The mass enslavement has already pushed Yazidi elders to break with centuries of precedent and decree that women and girls could be welcomed back, despite long-standing stigma aboutmarrying or having sexual relations outside the faith.
But children born of those forced unions are another matter.
According to the religion, a child cannot be counted as a Yazidi unless he or she has two Yazidi parents. “To make special examples in this case would be to whitewash the result of the Yazidi genocide,” said Karim Sulaiman, a spokesman for the Yazidi Supreme Spiritual Council.
“We know that they’re just children and that they have no guilt,” he said. “But in this case, religion and society just cannot accept them.”
Hiyam, who gave only her first name for fear of provoking a greater backlash, said that she was bought and sold four times, and that every one of her male owners used her as a sex slave.
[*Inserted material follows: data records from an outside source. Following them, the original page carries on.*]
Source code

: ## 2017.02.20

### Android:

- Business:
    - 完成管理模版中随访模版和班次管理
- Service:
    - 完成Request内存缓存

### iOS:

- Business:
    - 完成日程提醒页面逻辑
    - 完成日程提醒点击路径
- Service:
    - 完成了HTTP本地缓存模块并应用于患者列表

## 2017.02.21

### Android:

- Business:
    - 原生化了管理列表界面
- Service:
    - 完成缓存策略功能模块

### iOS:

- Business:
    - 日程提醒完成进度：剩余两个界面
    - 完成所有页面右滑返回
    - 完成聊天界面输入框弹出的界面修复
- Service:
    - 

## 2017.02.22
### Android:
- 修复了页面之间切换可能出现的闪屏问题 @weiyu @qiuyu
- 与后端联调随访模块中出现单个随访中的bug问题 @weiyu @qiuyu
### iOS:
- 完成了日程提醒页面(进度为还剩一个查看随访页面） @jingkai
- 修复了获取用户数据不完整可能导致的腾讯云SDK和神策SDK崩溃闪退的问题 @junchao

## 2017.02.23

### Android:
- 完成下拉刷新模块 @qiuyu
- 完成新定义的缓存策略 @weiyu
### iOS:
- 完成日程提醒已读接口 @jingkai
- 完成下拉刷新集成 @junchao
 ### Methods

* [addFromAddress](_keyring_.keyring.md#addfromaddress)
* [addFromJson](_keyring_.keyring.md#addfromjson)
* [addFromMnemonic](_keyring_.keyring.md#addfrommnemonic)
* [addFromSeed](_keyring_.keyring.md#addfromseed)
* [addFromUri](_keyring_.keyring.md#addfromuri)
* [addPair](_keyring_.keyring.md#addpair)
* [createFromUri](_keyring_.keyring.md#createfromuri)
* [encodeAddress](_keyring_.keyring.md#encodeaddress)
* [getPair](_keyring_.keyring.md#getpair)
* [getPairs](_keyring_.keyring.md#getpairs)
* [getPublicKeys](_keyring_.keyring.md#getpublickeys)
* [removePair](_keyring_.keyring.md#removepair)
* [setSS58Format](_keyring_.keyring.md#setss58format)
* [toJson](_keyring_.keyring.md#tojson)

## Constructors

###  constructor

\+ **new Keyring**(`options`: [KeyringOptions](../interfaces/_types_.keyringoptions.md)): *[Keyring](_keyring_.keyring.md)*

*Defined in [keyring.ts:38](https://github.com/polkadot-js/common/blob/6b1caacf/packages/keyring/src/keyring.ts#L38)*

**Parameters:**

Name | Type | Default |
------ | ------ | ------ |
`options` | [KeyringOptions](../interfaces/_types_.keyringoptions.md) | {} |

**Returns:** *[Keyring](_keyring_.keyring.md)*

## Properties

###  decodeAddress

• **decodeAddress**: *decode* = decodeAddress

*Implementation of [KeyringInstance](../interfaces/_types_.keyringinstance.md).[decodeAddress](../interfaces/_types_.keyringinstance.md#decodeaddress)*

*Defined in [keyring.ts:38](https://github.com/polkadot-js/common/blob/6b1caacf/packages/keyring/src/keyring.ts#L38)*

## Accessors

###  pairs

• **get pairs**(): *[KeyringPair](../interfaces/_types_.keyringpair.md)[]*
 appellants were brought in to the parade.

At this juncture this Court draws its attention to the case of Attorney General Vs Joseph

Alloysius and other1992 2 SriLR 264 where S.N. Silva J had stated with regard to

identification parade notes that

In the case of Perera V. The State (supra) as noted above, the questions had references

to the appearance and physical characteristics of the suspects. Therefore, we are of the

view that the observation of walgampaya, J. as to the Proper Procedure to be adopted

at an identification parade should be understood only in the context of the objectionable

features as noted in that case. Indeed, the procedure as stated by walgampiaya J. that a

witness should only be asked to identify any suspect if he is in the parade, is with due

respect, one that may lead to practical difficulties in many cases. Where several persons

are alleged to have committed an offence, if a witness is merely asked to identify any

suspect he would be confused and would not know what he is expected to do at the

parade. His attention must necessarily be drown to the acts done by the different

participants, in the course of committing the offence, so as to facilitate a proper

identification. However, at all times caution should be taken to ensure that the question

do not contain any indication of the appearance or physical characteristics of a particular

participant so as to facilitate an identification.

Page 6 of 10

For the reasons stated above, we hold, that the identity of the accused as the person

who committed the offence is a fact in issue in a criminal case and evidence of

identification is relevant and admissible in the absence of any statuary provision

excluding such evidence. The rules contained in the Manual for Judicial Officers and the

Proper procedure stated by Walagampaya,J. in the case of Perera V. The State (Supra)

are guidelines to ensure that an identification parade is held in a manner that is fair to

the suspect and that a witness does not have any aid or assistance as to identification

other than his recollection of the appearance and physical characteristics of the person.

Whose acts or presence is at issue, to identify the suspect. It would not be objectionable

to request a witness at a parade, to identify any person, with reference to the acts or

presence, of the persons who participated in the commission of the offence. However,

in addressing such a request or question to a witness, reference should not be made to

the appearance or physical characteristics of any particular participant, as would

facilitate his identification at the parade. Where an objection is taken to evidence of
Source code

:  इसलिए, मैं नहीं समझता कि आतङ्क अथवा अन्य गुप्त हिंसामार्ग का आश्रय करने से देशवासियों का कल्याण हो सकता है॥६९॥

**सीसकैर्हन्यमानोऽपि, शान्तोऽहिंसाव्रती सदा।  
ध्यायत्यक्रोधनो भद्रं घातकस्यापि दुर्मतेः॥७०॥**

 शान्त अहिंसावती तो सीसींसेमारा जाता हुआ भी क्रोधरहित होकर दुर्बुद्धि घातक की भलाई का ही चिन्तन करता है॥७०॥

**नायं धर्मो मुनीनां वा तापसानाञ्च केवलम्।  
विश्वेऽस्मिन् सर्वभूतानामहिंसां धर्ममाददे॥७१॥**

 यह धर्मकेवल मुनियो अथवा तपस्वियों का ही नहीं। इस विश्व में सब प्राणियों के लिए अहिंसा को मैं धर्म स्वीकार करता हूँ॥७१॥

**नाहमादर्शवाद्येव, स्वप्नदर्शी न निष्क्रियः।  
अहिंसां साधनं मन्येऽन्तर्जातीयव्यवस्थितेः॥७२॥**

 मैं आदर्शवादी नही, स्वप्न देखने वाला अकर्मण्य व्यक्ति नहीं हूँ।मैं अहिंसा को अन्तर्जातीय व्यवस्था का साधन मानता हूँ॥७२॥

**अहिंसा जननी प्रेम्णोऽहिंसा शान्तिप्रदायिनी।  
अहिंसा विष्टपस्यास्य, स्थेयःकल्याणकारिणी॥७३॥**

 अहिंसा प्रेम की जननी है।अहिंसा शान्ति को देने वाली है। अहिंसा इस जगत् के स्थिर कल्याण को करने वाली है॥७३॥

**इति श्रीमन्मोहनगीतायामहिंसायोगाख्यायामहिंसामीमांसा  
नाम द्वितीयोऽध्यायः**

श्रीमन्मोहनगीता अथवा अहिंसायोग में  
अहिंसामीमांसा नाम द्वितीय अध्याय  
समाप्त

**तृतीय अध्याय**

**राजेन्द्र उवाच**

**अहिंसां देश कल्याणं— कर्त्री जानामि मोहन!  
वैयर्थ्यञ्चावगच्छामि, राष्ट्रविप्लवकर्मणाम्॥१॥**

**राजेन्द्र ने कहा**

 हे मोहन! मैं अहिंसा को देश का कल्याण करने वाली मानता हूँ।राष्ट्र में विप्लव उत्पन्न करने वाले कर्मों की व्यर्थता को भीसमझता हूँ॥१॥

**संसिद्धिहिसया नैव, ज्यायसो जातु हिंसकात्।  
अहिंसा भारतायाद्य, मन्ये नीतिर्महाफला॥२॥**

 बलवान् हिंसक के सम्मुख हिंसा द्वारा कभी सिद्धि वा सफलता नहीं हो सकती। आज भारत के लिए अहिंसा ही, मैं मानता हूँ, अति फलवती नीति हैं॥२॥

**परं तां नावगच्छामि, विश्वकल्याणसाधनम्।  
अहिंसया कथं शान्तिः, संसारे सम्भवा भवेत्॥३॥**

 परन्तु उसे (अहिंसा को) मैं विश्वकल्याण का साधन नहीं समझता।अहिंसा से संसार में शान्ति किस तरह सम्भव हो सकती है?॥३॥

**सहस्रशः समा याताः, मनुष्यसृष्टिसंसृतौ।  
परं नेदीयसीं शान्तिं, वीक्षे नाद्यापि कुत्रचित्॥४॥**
She became pregnant at the hands of her fourth owner, an Iraqi fighter from Mosul, whom she remembers as an “animal.”
He called the child Rukayya. But to Hiyam, she was always Hiba. It meant “a gift from God” in Arabic.
Back in northern Iraq, Hiyam’s family was desperate for news. They found smugglers and girls who had escaped. But no one had seen her.
Then came a call from an unknown number. It was Hiyam, using a phone she had hidden in the baby’s diapers.
News of the child hit Shireen, Hiyam’s mother, with dread. Rescue was the priority for now, she thought, but deep down she knew that Hiba couldn’t stay.
A receipt for a child
Hiyam was finally freed in the summer of 2017, her mother collecting her from close to Mosul, and then driving her back to see the displacement camp where they now lived.
News of the child spread. So did the pressure.
Some suspected her of sympathizing with the militants. Her disabled brothers were mocked openly in the street. One by one, Hiyam’s extended family told her that time was running out.
She stopped leaving her tent. Then neighbors threatened to burn it down.
And so on the morning of Aug. 13, 2017, she rose as normal to bathe Hiba, brushing unruly curls from the little girl’s eyes and wriggling a new dress over her head. She looked, Hiyam said, like she was ready for a celebration.
Then she lay down, wrapped her arms around the child, and watched as her eyelids fluttered and sleep took over.
“I held her so tight, and I kissed her until it was time to go,” Hiyam remembers.
She scooped Hiba up, pulled back the tent door, and walked out past the neighbors, past the sound of tent curtains being hastily pulled back to eavesdrop, and through the camp to a nondescript prefab building.
Once you hand the baby over, that’s it, the aid workers told her. No follow-up, no phone calls, no contact. In some cases, orphanage workers in Mosul and Baghdad say, the mothers arrive in a daze. Other times, they are sobbing and have to be carried away.
“They gave me a receipt for her,” Hiyam said.
She remembers only one thing from her stupefied walk back through the camp. Hiba was awake, and her screams seemed to rip the air.
'I was honest'
Estimates for the number of children born to Yazidi mothers and Islamic State fathers in Iraq and Syria range from several hundred to more than 1,000. Many are now dotted across orphanages, the children still too young to know how or why they got there.
During the rare times Hiyam leaves her tent, she says she has seen children who, like Hiba, were fathered inside the self-declared caliphate.
Their mothers are believed to have convinced elders that the babies were born to Yazidi, not Muslim, fathers.
“The difference is that I was honest, and these mothers were not,” Hiyam said.
Two years on, there are no photographs left of the child. Hiba’s possessions have almost all been given away, aside from a small pair of white shoes and a woolly headband that Hiyam packed away and out of sight.
Isolated and distraught, she has attempted suicide several times.
“They told me to get rid of my daughter. They said I had no honor,” she said, staring into space as tears streamed down her cheeks. “Now it’s done. No one cares anymore. It’s just silence.”